The extremist wing of the green movement wants a deindustrialised Britain and zero carbon. Will we get a glimpse this winter of their promised land?
No, says Kwasi Kwarteng. There is “no question of the lights going out or people being unable to heat their homes,” he told the Commons earlier this week. Which was unambiguous. He also said that “we do not expect supply emergencies to occur this winter”, which was just a bit less unambiguous.
Not so sure, say others – pointing not only to the months ahead but to what’s happening now. Ministers have reportedly been warned that consumers could face food shortages within days (the meat industy and food packaging are dependent on carbon dioxide supplies) and that six gas-cooled nuclear reactors may have to close.
What’s going on? In a relatively minor key, Russia is holding back on gas supply to put pressure on Germany over Nord Stream 2. In a more major one, the rise in gas prices is part of a wider story of supply bottlenecks as the world begins to open up post-Covid. The good news is that we’re not dependent on Russian gas. The bad news is inherent in our wider energy policy.

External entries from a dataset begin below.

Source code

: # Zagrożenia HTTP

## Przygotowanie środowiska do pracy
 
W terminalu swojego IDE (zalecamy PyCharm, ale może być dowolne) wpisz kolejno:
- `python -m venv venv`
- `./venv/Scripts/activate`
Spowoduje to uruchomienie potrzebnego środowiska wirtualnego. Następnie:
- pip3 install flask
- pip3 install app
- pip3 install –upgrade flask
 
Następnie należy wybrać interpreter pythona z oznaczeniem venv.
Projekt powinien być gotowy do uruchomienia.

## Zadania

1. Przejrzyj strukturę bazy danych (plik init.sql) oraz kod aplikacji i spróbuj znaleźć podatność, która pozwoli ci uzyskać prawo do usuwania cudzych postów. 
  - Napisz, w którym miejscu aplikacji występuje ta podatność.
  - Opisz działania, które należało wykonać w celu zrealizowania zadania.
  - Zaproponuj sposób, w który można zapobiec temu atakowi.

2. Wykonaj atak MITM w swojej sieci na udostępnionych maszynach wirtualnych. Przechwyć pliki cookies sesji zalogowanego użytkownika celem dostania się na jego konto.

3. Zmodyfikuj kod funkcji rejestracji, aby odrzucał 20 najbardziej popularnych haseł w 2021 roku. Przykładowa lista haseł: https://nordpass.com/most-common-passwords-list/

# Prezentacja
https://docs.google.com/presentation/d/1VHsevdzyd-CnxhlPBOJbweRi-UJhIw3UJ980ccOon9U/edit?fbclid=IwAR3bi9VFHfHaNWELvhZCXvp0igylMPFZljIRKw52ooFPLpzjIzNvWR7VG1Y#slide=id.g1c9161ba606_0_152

Essentially, this has three main aims, pursued by governments of all the main parties. First, security of supply. Next, low prices for consumers. Third, reducing emissions – and, now, delivering Net Zero by 2050. These are applied in a country that has a long attachment to property rights, a complex planning system, green awareness, litigation-conscious local campaigners, and pressure on space.
It also has a strong Treasury that is institutionally suspicious of grand projets. Put all that together, and no wonder there’s no third runway at Heathrow. Or that although Britain established the world’s first civil nuclear programme, the industry’s contribution to the nation’s electricity has been in decline since 1997. Or that nervy Conservative backbenchers have frightened the Government off fracking.

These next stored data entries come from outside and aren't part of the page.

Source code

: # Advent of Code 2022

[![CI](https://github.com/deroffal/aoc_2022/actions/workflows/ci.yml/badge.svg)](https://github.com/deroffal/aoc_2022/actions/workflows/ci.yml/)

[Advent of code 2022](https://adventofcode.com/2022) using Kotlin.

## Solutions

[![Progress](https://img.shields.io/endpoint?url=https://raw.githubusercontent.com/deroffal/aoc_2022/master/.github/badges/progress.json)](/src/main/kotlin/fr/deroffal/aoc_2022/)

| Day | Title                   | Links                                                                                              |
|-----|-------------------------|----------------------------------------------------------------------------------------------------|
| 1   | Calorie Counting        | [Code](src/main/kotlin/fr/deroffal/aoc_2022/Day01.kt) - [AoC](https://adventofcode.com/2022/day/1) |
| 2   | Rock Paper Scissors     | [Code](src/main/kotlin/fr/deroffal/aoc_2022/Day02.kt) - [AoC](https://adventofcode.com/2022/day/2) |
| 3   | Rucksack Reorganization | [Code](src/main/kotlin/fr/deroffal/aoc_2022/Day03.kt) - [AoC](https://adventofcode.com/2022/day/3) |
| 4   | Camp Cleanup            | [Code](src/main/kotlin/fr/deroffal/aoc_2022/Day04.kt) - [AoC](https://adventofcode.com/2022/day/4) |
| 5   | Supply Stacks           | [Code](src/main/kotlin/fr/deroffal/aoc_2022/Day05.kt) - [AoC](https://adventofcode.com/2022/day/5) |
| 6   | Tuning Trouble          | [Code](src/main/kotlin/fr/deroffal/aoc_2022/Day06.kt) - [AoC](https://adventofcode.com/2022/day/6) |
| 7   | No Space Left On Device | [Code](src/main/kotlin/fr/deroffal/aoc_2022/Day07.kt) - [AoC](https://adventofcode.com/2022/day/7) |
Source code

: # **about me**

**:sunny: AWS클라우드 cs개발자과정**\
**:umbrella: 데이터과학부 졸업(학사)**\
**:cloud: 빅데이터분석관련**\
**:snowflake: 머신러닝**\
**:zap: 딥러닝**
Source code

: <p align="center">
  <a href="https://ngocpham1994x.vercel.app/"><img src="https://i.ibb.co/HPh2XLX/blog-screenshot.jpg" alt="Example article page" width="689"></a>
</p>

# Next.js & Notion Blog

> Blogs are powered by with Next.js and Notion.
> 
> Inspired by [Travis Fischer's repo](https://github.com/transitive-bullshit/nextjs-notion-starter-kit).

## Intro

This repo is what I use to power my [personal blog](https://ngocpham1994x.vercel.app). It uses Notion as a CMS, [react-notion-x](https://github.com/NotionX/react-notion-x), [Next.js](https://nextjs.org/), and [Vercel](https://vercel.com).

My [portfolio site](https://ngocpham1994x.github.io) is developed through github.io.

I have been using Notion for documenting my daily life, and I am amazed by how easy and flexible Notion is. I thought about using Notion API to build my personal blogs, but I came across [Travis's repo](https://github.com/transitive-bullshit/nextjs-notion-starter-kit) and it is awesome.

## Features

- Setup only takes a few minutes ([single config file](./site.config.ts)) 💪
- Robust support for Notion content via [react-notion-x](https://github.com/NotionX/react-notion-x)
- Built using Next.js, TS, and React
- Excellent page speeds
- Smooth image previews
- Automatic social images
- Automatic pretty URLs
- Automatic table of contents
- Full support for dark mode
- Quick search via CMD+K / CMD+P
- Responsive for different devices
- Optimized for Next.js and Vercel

So we’ve gone for the pain-freer option of importing gas from abroad. It supplies roughly 40 per cent of our electricity grid’s supply – the largest contributor by some way. Won’t renewables drawn from our sea-surrounded, wind-visited country help us to achieve security of supply?

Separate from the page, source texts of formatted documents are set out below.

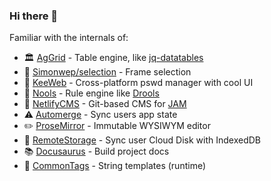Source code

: ### Hi there 👋

Familiar with the internals of:

- 🏛️ [AgGrid](https://github.com/ag-grid/ag-grid) - Table engine, like [jq-datatables](https://datatables.net/)
- 📌 [Simonwep/selection](https://github.com/Simonwep/selection) - Frame selection
- 🔑 [KeeWeb](https://github.com/keeweb/keeweb) - Cross-platform pswd manager with cool UI
- 🔭 [Nools](https://github.com/noolsjs/nools) - Rule engine like [Drools](https://www.drools.org/)
- 📰 [NetlifyCMS](https://github.com/netlify/netlify-cms) - Git-based CMS for [JAM](https://jamstack.org/)
- ⚠️ [Automerge](https://github.com/automerge/automerge) - Sync users app state
- ✏️ [ProseMirror](https://github.com/ProseMirror/prosemirror) - Immutable WYSIWYM editor
- 📁 [RemoteStorage](https://github.com/remotestorage/remotestorage.js) - Sync user Cloud Disk with IndexedDB
- 📚 [Docusaurus](https://github.com/facebook/docusaurus) - Build project docs
- 🔖 [CommonTags](https://github.com/zspecza/common-tags) - String templates (runtime)
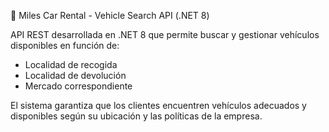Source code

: 🚗 Miles Car Rental - Vehicle Search API (.NET 8)

API REST desarrollada en .NET 8 que permite buscar y gestionar vehículos disponibles en función de:

- Localidad de recogida
- Localidad de devolución
- Mercado correspondiente

El sistema garantiza que los clientes encuentren vehículos adecuados y disponibles según su ubicación y las políticas de la empresa.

One green friend of ConHome says that “I do think there is now very strong evidence that electric cars (on a lifetime basis), wind and solar energy, and insulation will save consumers and businesses money, but there are less mature clean technologies (heat pumps, clean hydrogen, carbon capture, bioenergy, etc.) which are currently more expensive.”
So wind power, for example, will help – but it is in the nature of wind that it doesn’t blow all the time at the same strength, and a combination of a cold winter and calm weather would be problematic at least. And as our friend conceded, some of the new technologies will pay their way and others may not.
In sum, the first leg of the policy stool, security of supply, has been less stressed recently than the second, reducing emissions – hence the move away from coal and gas towards renewables and developing technologies). As for low prices for consumers, policy faces both ways: on the one hand, there is the price cap; on the other, green levies, and other taxpayer spending and subsidies.
The Government’s response to some smaller suppliers going bust is to refuse either to drop the cap or to bale them out. The second is right, the first questionable. The cap is basically an Ed Miliband policy taken up during the Theresa May era to help the “just about managings”. (Remember them?)
It’s impossible to enthuse about a policy that will limit the resources available for investment among suppliers. Still, we are where we are, and Ministers aren’t going to drop the cap at time when inflation is doing its stuff, Covid subsidies like the Universal Credit top-up are being withdrawn, there are some food shortages, and there’s a squeeze on living standards (despite the buoyancy of wages).
Instead, Boris Johnson is in America, urging that we all produce fewer emissions. And Kwarteng has been meeting with companies that supply CO2 here in order to ensure that they produce at least the same amount. Such is the paradox of government policy – though Ministers are right to say that we are less exposed than some of our neighbours.
On this site on Monday, John Redwood wrote that “the Business Secretary needs to review the complex mesh of subsidies, regulations, penalty taxes and import arrangements that passes for an energy policy” with an emphasis on security of supply. That is surely right, and has implications for the main net zero target, about which we are sceptical.
We end by returning to prices. It makes sense for help from government to be targetted on the poorest people – whether that’s a cut in their taxes, principally VAT, or payments to help counter poverty. The price cap is a pretty blunt instrument. Universal Credit would be a better targeted one. Iain Duncan Smith wrote recently on this site about raising the taper rate.
Rishi Sunak is in the business of putting VAT back up to its pre-pandemic levels, not cutting it. And there is a solid case for taxation falling more heavily on spending than on income. But that only returns us to the wider debate about tax, or should do. The Just About Managings will be hit by the national insurance rise and the new health and social care levy.
They are not well-off enough to be rich. Nor are they among the very poorest in society. Lots of them voted to “Get Brexit Done”, and are now being hit by a perfect storm of tax and price rises. Boris Johnson is perilously reliant on there being no credible alternative for them.